I’d go on to do 5km park runs twice monthly, summit Angel’s Landing in Utah, USA in 30+ degrees; climb Croagh Patrick and Culcaigh Mountain at home. And finally after two failed attempts, (one due to weather, one due a shock from my ICD) climb Mount Errigal. By this point I was back attending gym classes and soon to be hitting my late twenties, I began thinking about my ‘before aged 30 bucket list’ – triathlon was still unticked.
Yesterday I completed a novice triathlon! It felt amazing! It was the first time in longer than 12 years where I truly felt the zest for life that I guess I’ve always had but that had somehow got a little dusty. The training was difficult. There were many a days when my heart just could not do it despite having trained harder at other times. These are the days when it’s easy to feel hard done by and get a sense of feeling sorry for yourself. But that achieves nothing. It doesn’t make you feel good mentally or physically. Today is a bad day but this evening or tomorrow will be better.

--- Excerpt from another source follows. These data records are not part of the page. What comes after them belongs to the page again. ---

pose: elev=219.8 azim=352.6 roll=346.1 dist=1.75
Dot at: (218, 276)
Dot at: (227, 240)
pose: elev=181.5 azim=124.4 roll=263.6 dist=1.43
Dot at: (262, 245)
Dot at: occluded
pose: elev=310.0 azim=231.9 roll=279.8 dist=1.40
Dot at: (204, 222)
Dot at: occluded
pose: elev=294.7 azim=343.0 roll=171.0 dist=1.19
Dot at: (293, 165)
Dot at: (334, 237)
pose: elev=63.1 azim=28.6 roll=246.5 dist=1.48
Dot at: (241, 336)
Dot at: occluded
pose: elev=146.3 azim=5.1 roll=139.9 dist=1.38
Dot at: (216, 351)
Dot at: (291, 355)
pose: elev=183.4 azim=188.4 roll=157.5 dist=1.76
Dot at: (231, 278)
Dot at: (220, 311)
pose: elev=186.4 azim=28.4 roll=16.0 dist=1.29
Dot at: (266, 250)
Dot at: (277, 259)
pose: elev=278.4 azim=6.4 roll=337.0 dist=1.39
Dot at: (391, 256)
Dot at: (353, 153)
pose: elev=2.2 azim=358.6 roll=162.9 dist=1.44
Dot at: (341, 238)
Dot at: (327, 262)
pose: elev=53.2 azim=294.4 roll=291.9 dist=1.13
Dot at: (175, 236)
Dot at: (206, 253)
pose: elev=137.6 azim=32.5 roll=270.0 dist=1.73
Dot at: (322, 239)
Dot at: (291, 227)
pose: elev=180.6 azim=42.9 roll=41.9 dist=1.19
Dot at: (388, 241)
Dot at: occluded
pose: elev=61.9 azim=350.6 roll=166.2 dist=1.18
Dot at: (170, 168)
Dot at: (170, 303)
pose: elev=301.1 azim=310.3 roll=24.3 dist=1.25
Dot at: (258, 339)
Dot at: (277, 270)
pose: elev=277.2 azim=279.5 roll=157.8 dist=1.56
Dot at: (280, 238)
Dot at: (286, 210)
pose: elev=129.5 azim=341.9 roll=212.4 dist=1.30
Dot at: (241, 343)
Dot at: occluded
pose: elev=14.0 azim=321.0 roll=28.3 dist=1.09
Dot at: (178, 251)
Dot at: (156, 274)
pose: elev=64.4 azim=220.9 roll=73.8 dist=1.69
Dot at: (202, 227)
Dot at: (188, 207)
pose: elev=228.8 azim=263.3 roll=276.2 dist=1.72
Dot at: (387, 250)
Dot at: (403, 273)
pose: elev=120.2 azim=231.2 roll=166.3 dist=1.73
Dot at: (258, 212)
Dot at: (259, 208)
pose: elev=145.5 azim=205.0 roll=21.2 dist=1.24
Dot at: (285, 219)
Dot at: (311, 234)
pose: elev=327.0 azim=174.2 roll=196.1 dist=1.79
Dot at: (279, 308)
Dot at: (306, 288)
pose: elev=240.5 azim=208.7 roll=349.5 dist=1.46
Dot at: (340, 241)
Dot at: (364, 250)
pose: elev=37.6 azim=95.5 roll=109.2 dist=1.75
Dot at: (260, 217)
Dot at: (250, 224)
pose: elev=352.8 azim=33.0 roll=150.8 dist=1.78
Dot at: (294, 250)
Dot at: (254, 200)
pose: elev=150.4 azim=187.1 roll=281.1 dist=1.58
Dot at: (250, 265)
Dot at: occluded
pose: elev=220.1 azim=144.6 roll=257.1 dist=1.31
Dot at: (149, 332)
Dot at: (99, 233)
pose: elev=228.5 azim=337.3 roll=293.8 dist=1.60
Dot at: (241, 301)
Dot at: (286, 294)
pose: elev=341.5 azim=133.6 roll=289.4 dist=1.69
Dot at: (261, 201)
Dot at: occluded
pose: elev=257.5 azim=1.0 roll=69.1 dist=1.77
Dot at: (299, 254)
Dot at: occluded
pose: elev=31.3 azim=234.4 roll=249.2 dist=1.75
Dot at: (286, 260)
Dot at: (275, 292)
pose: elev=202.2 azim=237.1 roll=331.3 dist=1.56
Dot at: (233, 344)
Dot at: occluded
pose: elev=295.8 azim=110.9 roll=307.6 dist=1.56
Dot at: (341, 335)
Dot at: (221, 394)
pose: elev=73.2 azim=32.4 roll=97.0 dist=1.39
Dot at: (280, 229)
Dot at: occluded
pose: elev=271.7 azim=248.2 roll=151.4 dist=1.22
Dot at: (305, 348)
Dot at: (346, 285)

I’ve never spoken publicly about my heart in this way before; but something in yesterday inspired me. After 12 years I wanted to share my story. It’s hard, it really is at times, but that’s a side I only barely let my family see. They know I’m more than my heart condition and I know I’m more than that, even when they have to remind you to think of all that you can do and have done when you’re jealous of their planned Thorpe Park escapades.
Having a heart condition sucks. There will be hard times, but there is also pretty spectacular times. It’s important to just pick yourself back up and let the heart keep beating!